This review in the latest issue of Books & Culture by John Copeland Nagle, associate dean for Faculty Research and professor at the Notre Dame Law School, reflects on a book on the environmental history of China, by Mark Elvin.
Nagle begins the piece with a brief personal anecdote of his experience with environmental problems in China:
On the morning of March 20, 2002, I left my windowless office in the Tsinghua University Law School for a short break. Then I saw it: a bright orange sky, which soon turned brown and finally a dusky gray before eleven o’clock in the morning. What I was seeing was dust. Lots and lots of dust. So much dust, in fact, that two days later the United States Environmental Protection Agency reported that the particulate levels established by the Clean Air Act had been exceeded in Aspen, Colorado, because of the millions of dust particles that had been blown all the way from China. I soon learned that it was Mao’s fault…The orange sky that I saw in Beijing that morning was the predictable result of overgrazing and its resulting desertification.
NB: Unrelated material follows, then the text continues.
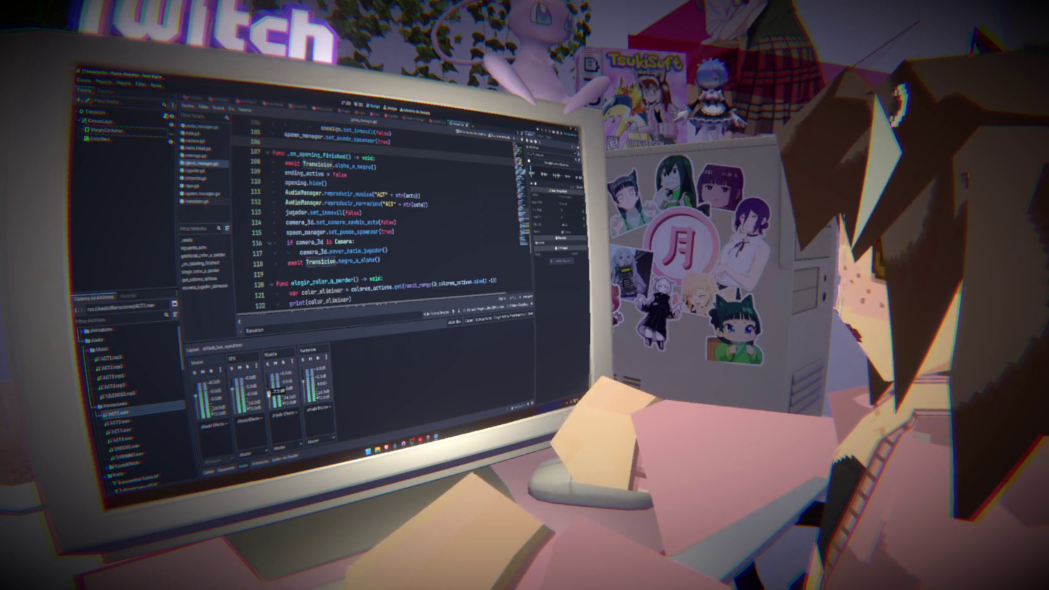
pyautogui.press('F5')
The review is well worth reading. Nagle writes that Elvin’s book
recounts how generations of Chinese have labored to modify the natural environment to better achieve their own ends. Three thousand years ago, China was a land where forests filled much of the landscape, elephants and other wild animals roamed, and rivers and lakes provided abundant freshwater. Today most of the forests and wild animals have long since disappeared, China suffers from some of the worst air and water pollution in the world, and the government is struggling to create the legal and social mechanisms necessary to halt and reverse its deteriorating environmental conditions.
The laundry list of environmental mistakes over the millennia in China, along with China’s classification as a “developing nation,” makes it nearly inexplicable how China is exempt from greenhouse gas emission standards under the terms of the Kyoto protocol.
Nagle ends his review with a somewhat hopeful conclusion that one of the positive consequences of the great numbers of Christian converts in China is that they might help address China’s environmental dilemma. He writes, “The last several decades have produced an extensive literature that explores the extensive biblical teaching concerning creation, stewardship, and our duty to care for the natural world in which we live.”
But this speaks to the need for freedom of speech and the practice of religion. In distinction from a place like the United States, where religious leaders are free to engage in debate over environmental policy, “the challenge is far greater in a country where the practice of religion is strictly regulated, and where the first hints of political activity inspired by religious beliefs are just emerging.”